The fourth issue is the most challenging for any new ULCCs to solve, in my opinion. Due to the nature of the target market’s price sensitivity and high standards for service quality, this business requires a high degree of execution. Everyone knows it’s a “budget” flight, but if there’s even a single problem with the service (like a flight delay), it will hurt the company’s image. Here is an example of Scoot facing the wrath of a passenger.
Domestic flight has mostly recovered from COVID
It looks like everyone can take to the skies again now that China has opened its borders. It is good news for ULCCs and the industry as a whole that the International Air Transport Association predicts that North American flight levels will exceed 2019 levels by 2023.
This is consistent with the forecast made by management at the company’s Investor Day on November 15, 2022. Management has reiterated their outlook for 4Q22 (pre-tax margin of 3% to 7%) and provided a roadmap to low double-digit pre-tax margins by 2H23, bringing the company back to its historical norms. Management also anticipates an annualized pretax profit of $3 million per aircraft by the second half of 2023, based on a load factor of 86% and ancillary revenue of $85 per passenger by the fourth quarter of that year.

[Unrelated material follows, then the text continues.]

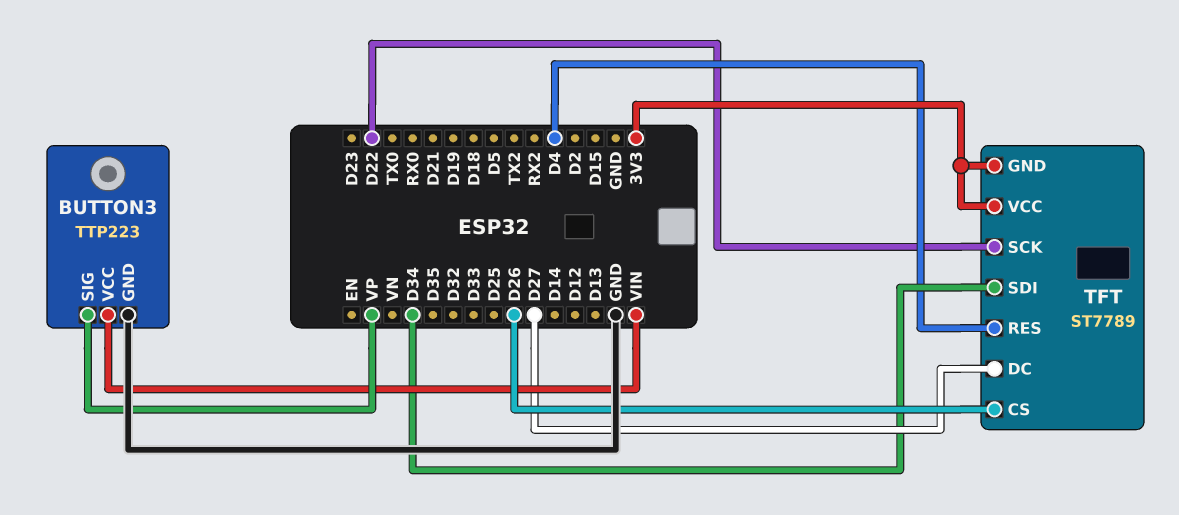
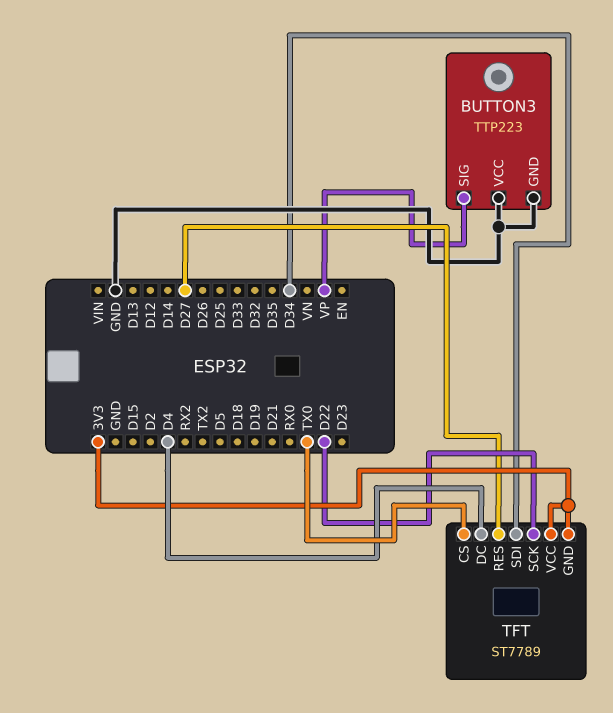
BUTTON3 pin VCC: VIN -> GND
TFT pin CS: D26 -> TX0
TFT pin DC: D27 -> D4
TFT pin RES: D4 -> D27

There is likely more room for improvement in profit per passenger as a result of increased ancillary spending. During the Investor Day, ULCC shared that they plan to earn $100 in ancillary revenue from each passenger by 2026. Growth in ancillary revenues is anticipated to be driven by increased seat pricing, the introduction of new products, etc.
Pilot hires remain an issue, but management is working on it
I agree with management that the regional jet market has suffered because of the persistent domestic pilot shortage. ULCC is not spared as well. They have been facing persistent staffing challenges, but upper management has assured that certain idiosyncratic qualities will help the company get pass this. I guess this does give me some level of confidence.
To address this, ULCC has taken the reins on pilot hiring by moving to managed recruiting channels. About 89% of new hires in the second half of 2022 will come from direct hires or Australian E-3 visa holders, while the remaining 11% will come from programs managed by ULCC. However, half of ULCC’s pilots will come from Frontier-managed programs by the second half of 2023, while the other half will be direct hires and E-3 visa holders. In 2024, Frontier plans to have 25% of its employees come from direct hires, 25% from E-3s, and 75% from managed programs.
Valuation
Suppose everything is smooth-sailing, air travel recovers, fuel prices do not surge to new crazy high levels due to the Ukraine conflict, and no more pilot shortages. I believe there is significant upside to ULCC stock.
My model suggests ULCC could be worth 74% more than it is today, if it trades at 8x forward earnings multiple in FY24.
Model walkthrough:
- Revenue to continue experiencing recovery-like growth rates (high 20s in FY23), followed by historical-like growth rates underpinned by share gains
- ULCC to trade at a forward earnings multiple of 8x earnings in FY24, which is where it is trading at today. There is a possibility that ULCC trades at the same level as Spirit Airlines, Inc. (SAVE), which could serve further upsides.
Risk
Further surge in fuel prices
If a higher fuel price environment emerges, it may be more challenging to raise prices, as leisure travelers are much more price conscious. Similarly, the demand for leisure travel is higher on a normal basis, regardless of economic conditions. Air travel demand may decrease if consumers’ spending habits weaken, especially among middle-class families in the United States.
Conclusion
Overall, the buy case for Frontier Airlines is based on its status as a ULCC with a strong competitive advantage in the low-fare market due to its cost-effective business model. This low-cost strategy should enable Frontier Group Holdings, Inc. to capture share from legacy carriers that are not able to capture price-sensitive passengers.